Section 2 of today’s Bill amends section 1 of the 1986 Act in the form of six amendments as set out in paragraphs (a) to (f).  Paragraph (a) adds a new section 1(2A) to the Act of 1986 which provides that the issue of a summons under section 1(2) of the Act of 1986 shall be deemed to have been effected by the transmission by the appropriate court office by electronic means of all the information necessary to create the summons document in an automatic manner, i.e. using electronic means.  Paragraph (b) adds a new section 1(4A) to the Act of 1986 in a way which is intended to allow for the automated processing of batches of summonses or applications for summonses. Paragraph (c) of section 2 provides for the insertion of a clause into section 1(8) of the Act of 1986 to include a reference to a summons the issue of which is deemed to have been effected under the new section 1(2A) to which I referred.  Paragraph (d) provides for the insertion of paragraph (aa) into section 1(9) of the Act of 1986 which is intended to ensure that a summons which has been created in an automatic manner shall be presumed to have been created on the basis of the information transmitted by the appropriate court office unless the contrary is shown.


Paragraph (e) provides for the insertion of a clause into section 1(10) of the Act of 1986 to include a reference to a summons the issue of which is deemed to have been effected under the new section 1(2A) to which I have just referred. Paragraph (f) provides for two defined terms to be inserted into section 1(14) of the Act of 1986, namely a revised definition of the term “document” and the substitution of the definition of the term “true copy” in relation to a summons. 


Section 3 makes specific provision in relation to a summons to be issued in circumstances where the person who is alleged to have committed a specified road traffic offence is a member of the Garda Síochána.  At present, section 88(3) of the Courts of Justice Act 1924 and the relevant District Court Rules include a provision that a summons against a person who is a member of the Garda Síochána shall be signed by a Judge.  Subsection (1) seeks to set aside this restriction for the purposes of this Bill.

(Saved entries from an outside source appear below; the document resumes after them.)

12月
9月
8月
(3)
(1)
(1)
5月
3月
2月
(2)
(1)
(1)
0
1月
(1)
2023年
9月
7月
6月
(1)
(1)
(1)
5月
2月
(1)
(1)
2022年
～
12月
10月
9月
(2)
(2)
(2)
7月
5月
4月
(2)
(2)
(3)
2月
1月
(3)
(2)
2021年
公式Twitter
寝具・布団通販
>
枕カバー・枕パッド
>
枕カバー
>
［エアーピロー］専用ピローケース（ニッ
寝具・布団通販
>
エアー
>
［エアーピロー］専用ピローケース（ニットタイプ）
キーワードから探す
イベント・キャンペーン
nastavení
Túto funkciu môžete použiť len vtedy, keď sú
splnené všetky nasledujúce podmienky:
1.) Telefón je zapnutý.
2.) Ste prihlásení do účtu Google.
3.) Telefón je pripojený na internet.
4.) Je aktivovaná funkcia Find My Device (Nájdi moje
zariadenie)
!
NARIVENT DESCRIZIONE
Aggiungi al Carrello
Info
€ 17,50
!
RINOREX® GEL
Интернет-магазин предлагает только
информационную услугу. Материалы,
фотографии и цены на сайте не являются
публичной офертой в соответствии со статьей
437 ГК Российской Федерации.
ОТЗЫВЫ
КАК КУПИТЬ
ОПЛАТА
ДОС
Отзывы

Here I would like to inform the House that the Government will be bringing forward an amendment to section 3 of the Bill at Committee Stage. This will essentially centre on the retention of the provisions of the current section 3(1)(a) while putting aside those of section 3(1)(b) of the Bill in its reference to section 29 of the Road Traffic Act 2010.  Upon further reflection in consultation with the Office of Parliamentary Counsel and the Department of Transport, Tourism and Sport the need has emerged for a more detailed review to be undertaken of the issues arising around the current section 3(1)(b) than the narrow context of this Bill would allow. It is therefore considered that the relevant matters should be given further dedicated consideration in their own right including in further consultation with the key stakeholders. It is considered that the retention of section 3(1)(b) as it stands, while well intentioned, could slow down the overall passage of the Bill while these further issues are considered. While still under preparation by my Department in conjunction with the Office of Parliamentary Counsel, the proposed amendment to section 3 will, of course, be explained in more detail to Members in the moving at Committee Stage of the amendment concerned.


Section 4 of today’s Bill deals with its short title; its collective citation and construction with the Courts (Supplemental Provisions) Acts; and its commencement by means of ministerial order. 


In conclusion, I would like to commend this Bill to the House as a means of closing an undesirable loophole in the application of the Road Traffic Acts. It has the potential, if brought to enactment, to increase payment on foot of the relevant fixed charge notices, ensure the application of the relevant penalty points and keep down the number of cases that would otherwise go on to take up valuable Court and Garda time. This will provide further means of ensuring that those who commit such offences on our roads can be brought fully to account.